Please edit the rows below by changing "collector number" to "field number" wherever it occurs, leaving everything else as it is.

Collection entries:
-------

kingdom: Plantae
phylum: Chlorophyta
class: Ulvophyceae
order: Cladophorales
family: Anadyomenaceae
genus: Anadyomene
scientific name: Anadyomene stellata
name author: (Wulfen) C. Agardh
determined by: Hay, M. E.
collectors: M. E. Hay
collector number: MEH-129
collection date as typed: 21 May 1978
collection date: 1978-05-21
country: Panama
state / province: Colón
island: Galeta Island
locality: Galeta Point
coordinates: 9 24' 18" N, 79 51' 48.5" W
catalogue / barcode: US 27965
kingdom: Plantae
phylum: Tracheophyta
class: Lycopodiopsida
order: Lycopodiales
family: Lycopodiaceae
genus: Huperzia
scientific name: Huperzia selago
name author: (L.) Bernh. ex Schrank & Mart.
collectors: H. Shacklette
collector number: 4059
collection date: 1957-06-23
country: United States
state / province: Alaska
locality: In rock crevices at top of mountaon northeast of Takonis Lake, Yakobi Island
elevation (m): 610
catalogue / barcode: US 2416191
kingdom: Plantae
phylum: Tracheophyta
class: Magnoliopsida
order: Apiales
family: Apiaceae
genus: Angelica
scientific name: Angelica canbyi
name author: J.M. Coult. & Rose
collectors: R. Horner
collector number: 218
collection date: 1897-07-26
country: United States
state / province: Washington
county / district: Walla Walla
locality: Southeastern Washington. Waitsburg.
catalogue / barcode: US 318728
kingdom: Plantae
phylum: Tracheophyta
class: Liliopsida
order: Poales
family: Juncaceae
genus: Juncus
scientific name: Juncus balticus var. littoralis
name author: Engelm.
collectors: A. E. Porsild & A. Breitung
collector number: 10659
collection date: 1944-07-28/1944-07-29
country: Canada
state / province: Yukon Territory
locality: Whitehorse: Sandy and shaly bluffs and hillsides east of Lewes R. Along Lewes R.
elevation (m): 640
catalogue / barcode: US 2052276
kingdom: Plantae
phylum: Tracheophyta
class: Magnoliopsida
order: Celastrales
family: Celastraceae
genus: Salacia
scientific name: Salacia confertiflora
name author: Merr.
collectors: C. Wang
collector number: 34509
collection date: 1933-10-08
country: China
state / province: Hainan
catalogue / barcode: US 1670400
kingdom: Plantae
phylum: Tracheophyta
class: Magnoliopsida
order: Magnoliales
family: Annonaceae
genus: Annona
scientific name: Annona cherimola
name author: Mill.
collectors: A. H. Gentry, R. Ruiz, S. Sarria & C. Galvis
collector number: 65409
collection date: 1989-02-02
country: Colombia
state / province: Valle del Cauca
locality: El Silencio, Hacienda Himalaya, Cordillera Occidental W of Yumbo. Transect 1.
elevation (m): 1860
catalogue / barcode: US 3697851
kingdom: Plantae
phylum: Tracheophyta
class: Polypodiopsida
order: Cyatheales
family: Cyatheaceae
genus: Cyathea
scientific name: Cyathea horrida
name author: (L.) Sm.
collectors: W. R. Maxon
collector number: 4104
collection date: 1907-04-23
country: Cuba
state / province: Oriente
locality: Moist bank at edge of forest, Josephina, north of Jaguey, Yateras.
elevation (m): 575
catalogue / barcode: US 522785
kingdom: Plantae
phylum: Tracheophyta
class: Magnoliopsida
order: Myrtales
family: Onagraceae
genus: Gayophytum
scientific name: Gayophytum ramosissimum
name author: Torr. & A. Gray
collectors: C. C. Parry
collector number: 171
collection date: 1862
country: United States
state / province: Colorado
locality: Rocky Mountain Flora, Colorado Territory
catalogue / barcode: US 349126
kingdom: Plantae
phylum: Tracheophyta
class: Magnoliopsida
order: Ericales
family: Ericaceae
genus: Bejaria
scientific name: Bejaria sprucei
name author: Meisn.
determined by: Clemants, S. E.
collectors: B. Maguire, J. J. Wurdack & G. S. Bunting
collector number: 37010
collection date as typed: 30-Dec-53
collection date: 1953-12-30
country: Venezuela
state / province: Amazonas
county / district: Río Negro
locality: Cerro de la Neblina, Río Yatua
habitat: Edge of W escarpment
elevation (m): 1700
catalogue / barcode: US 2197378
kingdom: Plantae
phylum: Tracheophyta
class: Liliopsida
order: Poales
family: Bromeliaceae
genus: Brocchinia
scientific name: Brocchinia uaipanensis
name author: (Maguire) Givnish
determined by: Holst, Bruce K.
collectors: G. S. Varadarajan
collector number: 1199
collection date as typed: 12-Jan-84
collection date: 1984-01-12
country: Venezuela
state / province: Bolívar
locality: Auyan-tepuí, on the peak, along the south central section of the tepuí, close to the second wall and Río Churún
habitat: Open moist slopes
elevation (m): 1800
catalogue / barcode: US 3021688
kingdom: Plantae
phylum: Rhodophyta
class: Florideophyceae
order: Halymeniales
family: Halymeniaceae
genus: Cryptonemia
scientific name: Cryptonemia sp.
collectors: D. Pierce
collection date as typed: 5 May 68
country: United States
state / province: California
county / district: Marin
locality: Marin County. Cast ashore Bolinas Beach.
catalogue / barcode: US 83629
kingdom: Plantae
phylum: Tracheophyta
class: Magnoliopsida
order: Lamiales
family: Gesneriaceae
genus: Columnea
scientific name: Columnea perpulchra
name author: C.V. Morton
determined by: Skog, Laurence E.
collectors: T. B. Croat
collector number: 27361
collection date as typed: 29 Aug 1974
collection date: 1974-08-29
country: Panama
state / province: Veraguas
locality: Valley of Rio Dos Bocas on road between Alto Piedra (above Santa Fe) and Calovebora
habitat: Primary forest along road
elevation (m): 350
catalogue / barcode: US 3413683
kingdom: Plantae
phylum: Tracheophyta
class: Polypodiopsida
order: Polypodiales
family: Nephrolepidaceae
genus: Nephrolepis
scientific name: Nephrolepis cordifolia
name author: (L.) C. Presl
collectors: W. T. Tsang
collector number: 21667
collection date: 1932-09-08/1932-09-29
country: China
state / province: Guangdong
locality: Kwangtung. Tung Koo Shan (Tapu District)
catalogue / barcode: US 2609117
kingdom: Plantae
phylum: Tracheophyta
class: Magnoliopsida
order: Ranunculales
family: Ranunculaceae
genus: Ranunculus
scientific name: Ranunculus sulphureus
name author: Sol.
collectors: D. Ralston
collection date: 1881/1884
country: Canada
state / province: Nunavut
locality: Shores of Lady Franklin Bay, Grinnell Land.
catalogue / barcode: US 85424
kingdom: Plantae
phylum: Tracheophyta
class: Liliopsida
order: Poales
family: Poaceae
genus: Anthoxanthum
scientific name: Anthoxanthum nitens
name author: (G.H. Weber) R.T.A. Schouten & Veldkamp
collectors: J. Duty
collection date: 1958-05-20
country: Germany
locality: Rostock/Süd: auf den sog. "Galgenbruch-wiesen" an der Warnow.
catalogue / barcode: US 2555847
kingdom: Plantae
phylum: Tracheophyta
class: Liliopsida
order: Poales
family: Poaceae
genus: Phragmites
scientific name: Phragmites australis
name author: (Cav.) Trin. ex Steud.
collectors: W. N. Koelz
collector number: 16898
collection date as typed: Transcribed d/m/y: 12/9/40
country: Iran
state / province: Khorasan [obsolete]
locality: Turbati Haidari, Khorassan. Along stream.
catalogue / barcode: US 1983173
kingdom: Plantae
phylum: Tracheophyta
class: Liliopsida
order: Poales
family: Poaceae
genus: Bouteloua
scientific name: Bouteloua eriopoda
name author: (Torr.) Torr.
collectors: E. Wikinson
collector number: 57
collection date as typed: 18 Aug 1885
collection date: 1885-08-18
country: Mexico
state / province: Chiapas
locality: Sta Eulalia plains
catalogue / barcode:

-------

§ Solution to this task
kingdom: Plantae
phylum: Chlorophyta
class: Ulvophyceae
order: Cladophorales
family: Anadyomenaceae
genus: Anadyomene
scientific name: Anadyomene stellata
name author: (Wulfen) C. Agardh
determined by: Hay, M. E.
collectors: M. E. Hay
field number: MEH-129
collection date as typed: 21 May 1978
collection date: 1978-05-21
country: Panama
state / province: Colón
island: Galeta Island
locality: Galeta Point
coordinates: 9 24' 18" N, 79 51' 48.5" W
catalogue / barcode: US 27965
kingdom: Plantae
phylum: Tracheophyta
class: Lycopodiopsida
order: Lycopodiales
family: Lycopodiaceae
genus: Huperzia
scientific name: Huperzia selago
name author: (L.) Bernh. ex Schrank & Mart.
collectors: H. Shacklette
field number: 4059
collection date: 1957-06-23
country: United States
state / province: Alaska
locality: In rock crevices at top of mountaon northeast of Takonis Lake, Yakobi Island
elevation (m): 610
catalogue / barcode: US 2416191
kingdom: Plantae
phylum: Tracheophyta
class: Magnoliopsida
order: Apiales
family: Apiaceae
genus: Angelica
scientific name: Angelica canbyi
name author: J.M. Coult. & Rose
collectors: R. Horner
field number: 218
collection date: 1897-07-26
country: United States
state / province: Washington
county / district: Walla Walla
locality: Southeastern Washington. Waitsburg.
catalogue / barcode: US 318728
kingdom: Plantae
phylum: Tracheophyta
class: Liliopsida
order: Poales
family: Juncaceae
genus: Juncus
scientific name: Juncus balticus var. littoralis
name author: Engelm.
collectors: A. E. Porsild & A. Breitung
field number: 10659
collection date: 1944-07-28/1944-07-29
country: Canada
state / province: Yukon Territory
locality: Whitehorse: Sandy and shaly bluffs and hillsides east of Lewes R. Along Lewes R.
elevation (m): 640
catalogue / barcode: US 2052276
kingdom: Plantae
phylum: Tracheophyta
class: Magnoliopsida
order: Celastrales
family: Celastraceae
genus: Salacia
scientific name: Salacia confertiflora
name author: Merr.
collectors: C. Wang
field number: 34509
collection date: 1933-10-08
country: China
state / province: Hainan
catalogue / barcode: US 1670400
kingdom: Plantae
phylum: Tracheophyta
class: Magnoliopsida
order: Magnoliales
family: Annonaceae
genus: Annona
scientific name: Annona cherimola
name author: Mill.
collectors: A. H. Gentry, R. Ruiz, S. Sarria & C. Galvis
field number: 65409
collection date: 1989-02-02
country: Colombia
state / province: Valle del Cauca
locality: El Silencio, Hacienda Himalaya, Cordillera Occidental W of Yumbo. Transect 1.
elevation (m): 1860
catalogue / barcode: US 3697851
kingdom: Plantae
phylum: Tracheophyta
class: Polypodiopsida
order: Cyatheales
family: Cyatheaceae
genus: Cyathea
scientific name: Cyathea horrida
name author: (L.) Sm.
collectors: W. R. Maxon
field number: 4104
collection date: 1907-04-23
country: Cuba
state / province: Oriente
locality: Moist bank at edge of forest, Josephina, north of Jaguey, Yateras.
elevation (m): 575
catalogue / barcode: US 522785
kingdom: Plantae
phylum: Tracheophyta
class: Magnoliopsida
order: Myrtales
family: Onagraceae
genus: Gayophytum
scientific name: Gayophytum ramosissimum
name author: Torr. & A. Gray
collectors: C. C. Parry
field number: 171
collection date: 1862
country: United States
state / province: Colorado
locality: Rocky Mountain Flora, Colorado Territory
catalogue / barcode: US 349126
kingdom: Plantae
phylum: Tracheophyta
class: Magnoliopsida
order: Ericales
family: Ericaceae
genus: Bejaria
scientific name: Bejaria sprucei
name author: Meisn.
determined by: Clemants, S. E.
collectors: B. Maguire, J. J. Wurdack & G. S. Bunting
field number: 37010
collection date as typed: 30-Dec-53
collection date: 1953-12-30
country: Venezuela
state / province: Amazonas
county / district: Río Negro
locality: Cerro de la Neblina, Río Yatua
habitat: Edge of W escarpment
elevation (m): 1700
catalogue / barcode: US 2197378
kingdom: Plantae
phylum: Tracheophyta
class: Liliopsida
order: Poales
family: Bromeliaceae
genus: Brocchinia
scientific name: Brocchinia uaipanensis
name author: (Maguire) Givnish
determined by: Holst, Bruce K.
collectors: G. S. Varadarajan
field number: 1199
collection date as typed: 12-Jan-84
collection date: 1984-01-12
country: Venezuela
state / province: Bolívar
locality: Auyan-tepuí, on the peak, along the south central section of the tepuí, close to the second wall and Río Churún
habitat: Open moist slopes
elevation (m): 1800
catalogue / barcode: US 3021688
kingdom: Plantae
phylum: Rhodophyta
class: Florideophyceae
order: Halymeniales
family: Halymeniaceae
genus: Cryptonemia
scientific name: Cryptonemia sp.
collectors: D. Pierce
collection date as typed: 5 May 68
country: United States
state / province: California
county / district: Marin
locality: Marin County. Cast ashore Bolinas Beach.
catalogue / barcode: US 83629
kingdom: Plantae
phylum: Tracheophyta
class: Magnoliopsida
order: Lamiales
family: Gesneriaceae
genus: Columnea
scientific name: Columnea perpulchra
name author: C.V. Morton
determined by: Skog, Laurence E.
collectors: T. B. Croat
field number: 27361
collection date as typed: 29 Aug 1974
collection date: 1974-08-29
country: Panama
state / province: Veraguas
locality: Valley of Rio Dos Bocas on road between Alto Piedra (above Santa Fe) and Calovebora
habitat: Primary forest along road
elevation (m): 350
catalogue / barcode: US 3413683
kingdom: Plantae
phylum: Tracheophyta
class: Polypodiopsida
order: Polypodiales
family: Nephrolepidaceae
genus: Nephrolepis
scientific name: Nephrolepis cordifolia
name author: (L.) C. Presl
collectors: W. T. Tsang
field number: 21667
collection date: 1932-09-08/1932-09-29
country: China
state / province: Guangdong
locality: Kwangtung. Tung Koo Shan (Tapu District)
catalogue / barcode: US 2609117
kingdom: Plantae
phylum: Tracheophyta
class: Magnoliopsida
order: Ranunculales
family: Ranunculaceae
genus: Ranunculus
scientific name: Ranunculus sulphureus
name author: Sol.
collectors: D. Ralston
collection date: 1881/1884
country: Canada
state / province: Nunavut
locality: Shores of Lady Franklin Bay, Grinnell Land.
catalogue / barcode: US 85424
kingdom: Plantae
phylum: Tracheophyta
class: Liliopsida
order: Poales
family: Poaceae
genus: Anthoxanthum
scientific name: Anthoxanthum nitens
name author: (G.H. Weber) R.T.A. Schouten & Veldkamp
collectors: J. Duty
collection date: 1958-05-20
country: Germany
locality: Rostock/Süd: auf den sog. "Galgenbruch-wiesen" an der Warnow.
catalogue / barcode: US 2555847
kingdom: Plantae
phylum: Tracheophyta
class: Liliopsida
order: Poales
family: Poaceae
genus: Phragmites
scientific name: Phragmites australis
name author: (Cav.) Trin. ex Steud.
collectors: W. N. Koelz
field number: 16898
collection date as typed: Transcribed d/m/y: 12/9/40
country: Iran
state / province: Khorasan [obsolete]
locality: Turbati Haidari, Khorassan. Along stream.
catalogue / barcode: US 1983173
kingdom: Plantae
phylum: Tracheophyta
class: Liliopsida
order: Poales
family: Poaceae
genus: Bouteloua
scientific name: Bouteloua eriopoda
name author: (Torr.) Torr.
collectors: E. Wikinson
field number: 57
collection date as typed: 18 Aug 1885
collection date: 1885-08-18
country: Mexico
state / province: Chiapas
locality: Sta Eulalia plains
catalogue / barcode:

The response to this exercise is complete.